Here’s a proposal. Why don’t you undo what you did to yourself? Huh? That makes no sense. If it’s so hard to change, how can you just undo what you did?
To tell the truth, you didn’t set out to be a person who weighs 20, 30, 60, 100 pounds more than you were. That would have been much to daunting a task. You just got there, little by little, step by step, almost without knowing the way, and without really intending to get where you are now.
You ate too much and much too often. OK, we all know that. But do you realize that you ate and gained because you were using food, not simply eating it Food became more than a hunger satisfier. You established a “special relationship” with it, one that you came to depend upon. This is what you have to change. You can’t keep hanging out with the old crowd (overeating and being overweight). They’re the wrong crowd. You have to know by now they’re bad for you. Didn’t your mother ever tell you that? Of course, she did.

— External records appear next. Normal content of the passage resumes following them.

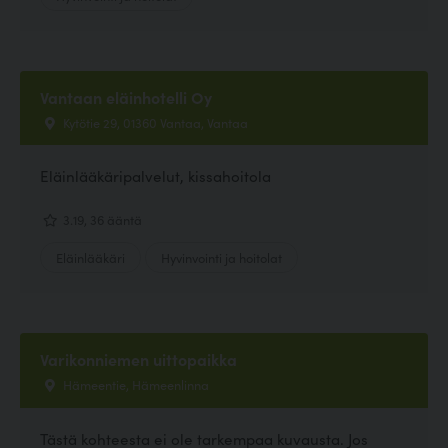
Vantaan eläinhotelli Oy
Kytötie 29, 01360 Vantaa, Vantaa
Eläinlääkäripalvelut, kissahoitola
3.19, 36 ääntä
Eläinlääkäri
Hyvinvointi ja hoitolat
Varikonniemen uittopaikka
Hämeentie, Hämeenlinna
Tästä kohteesta ei ole tarkempaa kuvausta. Jos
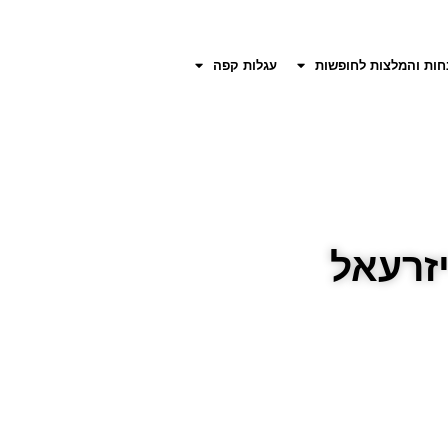
חות והמלצות לחופשות
עגלות קפה
זרעאל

Well, to change you’ll have to not use food to give you what you should be getting and doing for yourself in other ways—in your relationships, in your accomplishments, in your personal life, in your daily life. This approach to losing is all about the psychological side of things. Funny, it’s never mentioned in the statistics. It’s barely recognized as a treatment for overweight and obesity, neither medical nor self help. Yet losing weight is mostly mental. What a shame that it gets none of the recognition it deserves.
Why not start with a new pledge, one that pays tribute to the importance of undoing what needs to be undone: One Nation Undoing its Fat with Psychological Insight, Personal Change, and Weight Loss for All.
Endnote: As you might have guessed, a psychologist wrote this.